Fig. 2. The kernel density estimation of the log(T_S80m_) values for spiro-based n-i-p structured devices and p-i-n structured devices. a Before data correction. b After data correction.
Fig. 3. The kernel density estimation of the log(T_S80m_) values for devices with different HTLs and electrodes. a Before data correction. b After data correction.
Fig. 4. The kernel density estimation of the log(T_S80m_) values for devices with different tolerance regions. a Before data correction. b After data correction.
- 3.A small number of errors in a large dataset is to be expected, especially for datasets based on manual human data extraction which is the case in the Perovskite Database. Moreover, a small amount of errors in a dataset usually does not change the validity of a statistical analysis more than somewhat widening the error bars. That is one of the advantages of big data. Errors are not limited to databases of device metrics, as also all experimental data have noise. Noise in a large heterogeneous dataset does usually not have a significant influence on the results as the errors average out each other and are dwarfed by the rest of the data.

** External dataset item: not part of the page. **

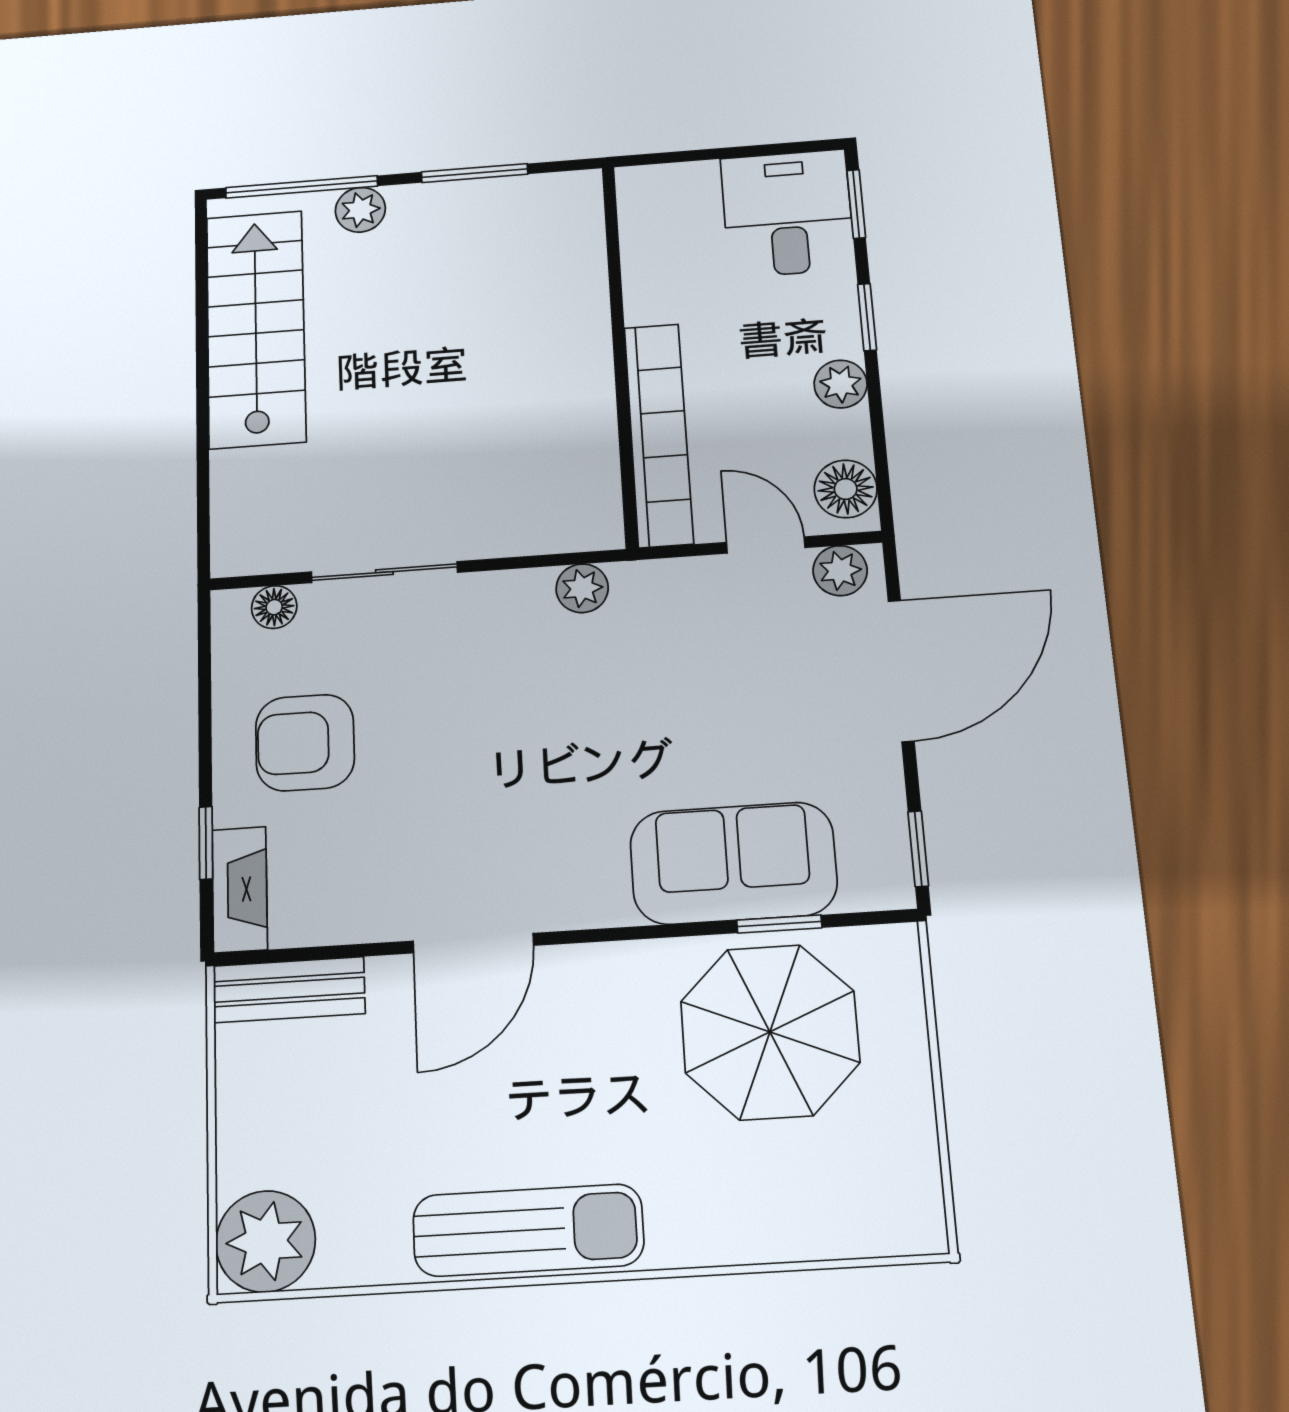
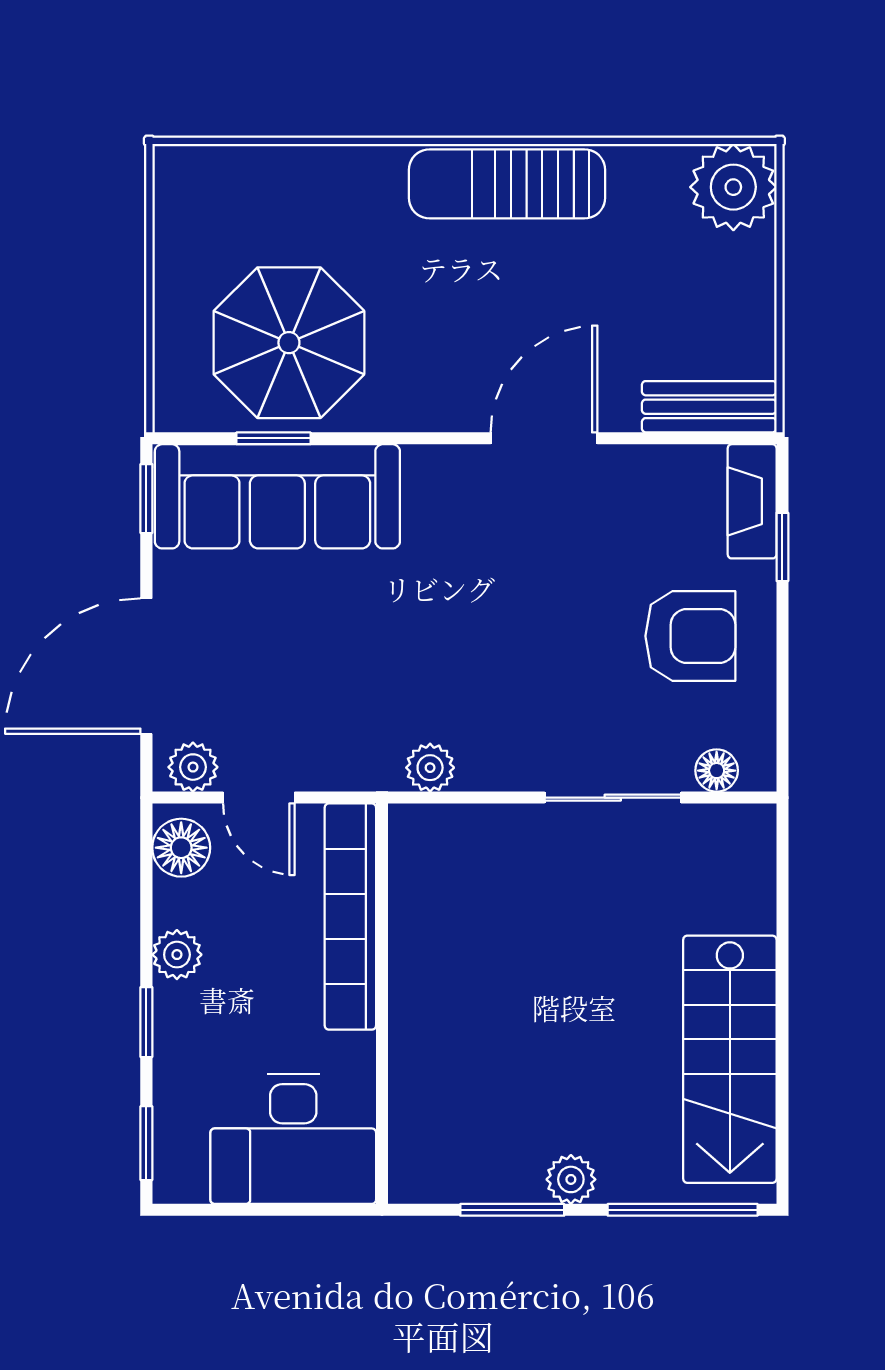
plant: (360, 210) -> (571, 1179), moved
desk: (787, 213) -> (293, 1139), moved, width x1.37
sofa: (733, 863) -> (277, 496), width x1.36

To sum up, our work focuses on the development of a set of heuristics that can be used for a rough comparison of stability data. A small number of errors in the dataset used for the analysis does not negate the meaning and the value of this work. When a few errors were found in the original dataset, the question was raised whether or not this had affected the conclusions drawn from our analysis. We then checked and corrected the data and found that this did not influence the reliability of our analysis or the conclusions that were drawn from it. If something, this extra check supports the robustness of the analysis.